Mathematics Colloquium

All talks

  • Thursday, March 05, 2020, 12:30PM, NAC 6/113

    Nick Costanzino (NYU), A unified theory of default modeling

    Credit risk models largely bifurcate into two classes — the structural models and the reduced form models. Attempts have been made to reconcile the two approaches by adjusting filtrations to restrict information ( for instance Cetin, Jarrow, Protter & Yldrm, Jarrow & Protter, and Giesecke) but they are technically complicated and tend to approach filtration modification in an ad-hock fashion. Here we propose a reconciliation inspired by actuarial science’s approach to survival analysis whereby we model the survival and hazard rate curves themselves as a stochastic processes. The key to the unification is extending the notion of hazard rates and survival curves to the appropriate function spaces. This puts default models in a form resembling the Heath-Jarrow-Morton (HJM) framework for interest rates and yields a unified framework for default modeling, and in particular we can talk about the hazard rate of structural models. Joint work with Albert Cohen & Harvey Stein.

  • Thursday, December 05, 2019, 12:30PM, NAC 6/113

    Nicholas Vlamis (Queens College), Topological ends and the classification of surfaces

    The classification of compact surfaces is a foundational result in topology dating back to the late 18th- and early 19th-century. Though much less known, there is a classification of all second-countable surfaces, which relies on the theory of ends. In this talk, I will discuss the notion of a topological end and go over the classification of all surfaces due to Kerékjártó and Richards.
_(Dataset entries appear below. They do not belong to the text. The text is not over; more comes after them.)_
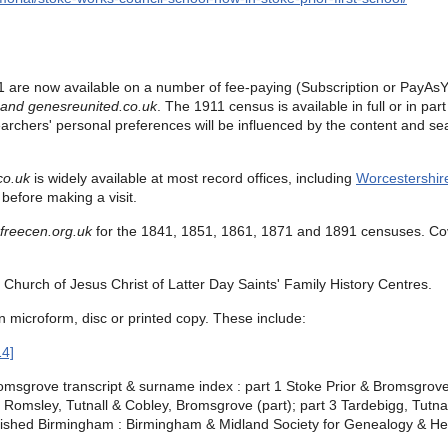
 are now available on a number of fee-paying (Subscription or PayAsY
 and
genesreunited.co.uk
.
The 1911 census is available in full or in pa
earchers' personal preferences will be influenced by the content and sea
co.uk
is widely available at most record offices, including
Worcestershir
before making a visit.
freecen.org.uk
for the
1841, 1851, 1861, 1871 and 1891 censuses.
Co
Church of Jesus Christ of Latter Day Saints' Family History Centres.
n microform, disc or printed copy. These include:
14]
msgrove transcript & surname index : part 1 Stoke Prior & Bromsgrove 
Romsley, Tutnall & Cobley, Bromsgrove (part); part 3 Tardebigg, Tutna
ished Birmingham : Birmingham & Midland Society for Genealogy & Hera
This talk is motivated by the recent interest in studying homeomorphisms of non-compact surfaces, where this classification is essential.

  • Thursday, October 31, 2019, 12:30PM, NAC 6/113

    Louis-Pierre Arguin (Baruch College), Large Values of the Riemann Zeta Function in Short Intervals

    In a seminal paper in 2012, Fyodorov & Keating proposed a series of conjectures describing the statistics of large values of zeta in short intervals of the critical line. In particular, they relate these statistics to the ones of log-correlated Gaussian fields. In this lecture, I will present recent results that answer many aspects of these conjectures. Connections to problems in number theory will also be discussed.

  • Thursday, October 24, 2019, 12:30PM, NAC 6/113

    Sebastian Franco (CCNY), Graded Quivers, Generalized Dimer Models and Toric Geometry

    The open string sector of the topological B-model model on CY (m+2)-folds is described by m-graded quivers with superpotentials. This connection extends to general m the celebrated correspondence between CY (m+2)-folds and quantum field theories in (6-2m) dimensions. These quivers exhibit new order-(m+1) mutations, which reproduce the recently discovered dualities of the associated quantum field theories for m≤3 and generalize them to m>3. In the first part of this talk we will discuss the general framework of graded quivers, which also involves ideas on higher Ginzburg algebras and higher cluster categories.

    We will then introduce m-dimers, which fully encode the m-graded quivers and their superpotentials in the case of toric CY (m+2)-folds. Generalizing the standard m=1 case, m-dimers significantly simplify the map between geometry and m-graded quivers.

  • Thursday, October 10, 2019, 12:30PM, NAC 6/113

    Edmund Karasiewicz (Ben Gurion University), A Local Shimura Correspondence in the Wild Case

    Half-integral weight automorphic forms provide one of the earliest examples of a connection between automorphic forms and arithmetic. Despite their utility and ubiquity, only recently Weissman extended the Langlands program to incorporate these half-integral weight forms, the culmination of input by many mathematicians.

    One important contribution that helped guide the formulation of this extension was Savin’s approach to the local Shimura correspondence. After providing some background on Shimura’s original correspondence, we will describe Savin’s approach via Hecke algebras in the tame case. Finally we will discuss some recent progress toward the local Shimura correspondence in the wild case.